[Start of Attachment]

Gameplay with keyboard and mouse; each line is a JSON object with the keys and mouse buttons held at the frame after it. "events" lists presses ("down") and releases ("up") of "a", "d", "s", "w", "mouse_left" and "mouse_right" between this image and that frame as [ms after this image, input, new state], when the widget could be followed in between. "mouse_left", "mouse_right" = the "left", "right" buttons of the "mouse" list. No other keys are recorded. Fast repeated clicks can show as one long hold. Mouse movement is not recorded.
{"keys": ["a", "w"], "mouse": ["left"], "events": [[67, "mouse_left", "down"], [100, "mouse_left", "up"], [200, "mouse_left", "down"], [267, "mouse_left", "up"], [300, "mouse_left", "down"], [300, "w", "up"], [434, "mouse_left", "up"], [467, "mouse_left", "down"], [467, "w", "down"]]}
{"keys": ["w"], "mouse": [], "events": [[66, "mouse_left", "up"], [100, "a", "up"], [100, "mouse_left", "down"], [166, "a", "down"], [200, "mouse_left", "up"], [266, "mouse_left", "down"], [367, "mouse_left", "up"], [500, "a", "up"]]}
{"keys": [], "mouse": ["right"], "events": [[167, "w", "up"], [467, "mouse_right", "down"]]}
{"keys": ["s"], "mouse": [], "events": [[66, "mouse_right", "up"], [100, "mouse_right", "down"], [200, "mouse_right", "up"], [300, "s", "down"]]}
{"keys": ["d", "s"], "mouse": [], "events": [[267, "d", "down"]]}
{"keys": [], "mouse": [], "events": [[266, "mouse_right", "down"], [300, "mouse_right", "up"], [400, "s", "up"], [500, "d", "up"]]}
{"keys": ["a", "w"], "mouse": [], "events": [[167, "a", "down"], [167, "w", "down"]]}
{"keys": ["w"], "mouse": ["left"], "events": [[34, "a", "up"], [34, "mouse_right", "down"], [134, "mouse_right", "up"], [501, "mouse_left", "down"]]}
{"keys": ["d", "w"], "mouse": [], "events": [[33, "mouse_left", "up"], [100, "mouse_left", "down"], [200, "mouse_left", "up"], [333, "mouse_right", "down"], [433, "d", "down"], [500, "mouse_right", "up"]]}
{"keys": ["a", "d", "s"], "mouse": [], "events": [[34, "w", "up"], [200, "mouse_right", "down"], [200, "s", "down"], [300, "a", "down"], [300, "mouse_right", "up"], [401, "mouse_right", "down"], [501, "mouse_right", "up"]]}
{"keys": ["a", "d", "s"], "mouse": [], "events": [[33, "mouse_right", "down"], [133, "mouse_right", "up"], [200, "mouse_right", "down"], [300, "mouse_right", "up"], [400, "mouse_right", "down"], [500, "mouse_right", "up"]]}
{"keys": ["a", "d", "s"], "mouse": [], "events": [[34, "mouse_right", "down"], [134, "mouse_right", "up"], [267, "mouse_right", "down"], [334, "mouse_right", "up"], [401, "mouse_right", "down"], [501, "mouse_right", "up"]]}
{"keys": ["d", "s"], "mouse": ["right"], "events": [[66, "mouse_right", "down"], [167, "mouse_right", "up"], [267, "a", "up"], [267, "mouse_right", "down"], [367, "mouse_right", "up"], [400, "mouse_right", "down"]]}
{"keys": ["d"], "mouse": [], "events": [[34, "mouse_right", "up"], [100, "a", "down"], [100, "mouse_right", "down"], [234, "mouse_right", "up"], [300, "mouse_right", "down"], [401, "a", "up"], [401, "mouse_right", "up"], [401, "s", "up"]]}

[End of Attachment]

**What you should do:**
Once more, write out the records exactly as they are.

**Task response:**
Gameplay with keyboard and mouse; each line is a JSON object with the keys and mouse buttons held at the frame after it. "events" lists presses ("down") and releases ("up") of "a", "d", "s", "w", "mouse_left" and "mouse_right" between this image and that frame as [ms after this image, input, new state], when the widget could be followed in between. "mouse_left", "mouse_right" = the "left", "right" buttons of the "mouse" list. No other keys are recorded. Fast repeated clicks can show as one long hold. Mouse movement is not recorded.
{"keys": ["a", "w"], "mouse": ["left"], "events": [[67, "mouse_left", "down"], [100, "mouse_left", "up"], [200, "mouse_left", "down"], [267, "mouse_left", "up"], [300, "mouse_left", "down"], [300, "w", "up"], [434, "mouse_left", "up"], [467, "mouse_left", "down"], [467, "w", "down"]]}
{"keys": ["w"], "mouse": [], "events": [[66, "mouse_left", "up"], [100, "a", "up"], [100, "mouse_left", "down"], [166, "a", "down"], [200, "mouse_left", "up"], [266, "mouse_left", "down"], [367, "mouse_left", "up"], [500, "a", "up"]]}
{"keys": [], "mouse": ["right"], "events": [[167, "w", "up"], [467, "mouse_right", "down"]]}
{"keys": ["s"], "mouse": [], "events": [[66, "mouse_right", "up"], [100, "mouse_right", "down"], [200, "mouse_right", "up"], [300, "s", "down"]]}
{"keys": ["d", "s"], "mouse": [], "events": [[267, "d", "down"]]}
{"keys": [], "mouse": [], "events": [[266, "mouse_right", "down"], [300, "mouse_right", "up"], [400, "s", "up"], [500, "d", "up"]]}
{"keys": ["a", "w"], "mouse": [], "events": [[167, "a", "down"], [167, "w", "down"]]}
{"keys": ["w"], "mouse": ["left"], "events": [[34, "a", "up"], [34, "mouse_right", "down"], [134, "mouse_right", "up"], [501, "mouse_left", "down"]]}
{"keys": ["d", "w"], "mouse": [], "events": [[33, "mouse_left", "up"], [100, "mouse_left", "down"], [200, "mouse_left", "up"], [333, "mouse_right", "down"], [433, "d", "down"], [500, "mouse_right", "up"]]}
{"keys": ["a", "d", "s"], "mouse": [], "events": [[34, "w", "up"], [200, "mouse_right", "down"], [200, "s", "down"], [300, "a", "down"], [300, "mouse_right", "up"], [401, "mouse_right", "down"], [501, "mouse_right", "up"]]}
{"keys": ["a", "d", "s"], "mouse": [], "events": [[33, "mouse_right", "down"], [133, "mouse_right", "up"], [200, "mouse_right", "down"], [300, "mouse_right", "up"], [400, "mouse_right", "down"], [500, "mouse_right", "up"]]}
{"keys": ["a", "d", "s"], "mouse": [], "events": [[34, "mouse_right", "down"], [134, "mouse_right", "up"], [267, "mouse_right", "down"], [334, "mouse_right", "up"], [401, "mouse_right", "down"], [501, "mouse_right", "up"]]}
{"keys": ["d", "s"], "mouse": ["right"], "events": [[66, "mouse_right", "down"], [167, "mouse_right", "up"], [267, "a", "up"], [267, "mouse_right", "down"], [367, "mouse_right", "up"], [400, "mouse_right", "down"]]}
{"keys": ["d"], "mouse": [], "events": [[34, "mouse_right", "up"], [100, "a", "down"], [100, "mouse_right", "down"], [234, "mouse_right", "up"], [300, "mouse_right", "down"], [401, "a", "up"], [401, "mouse_right", "up"], [401, "s", "up"]]}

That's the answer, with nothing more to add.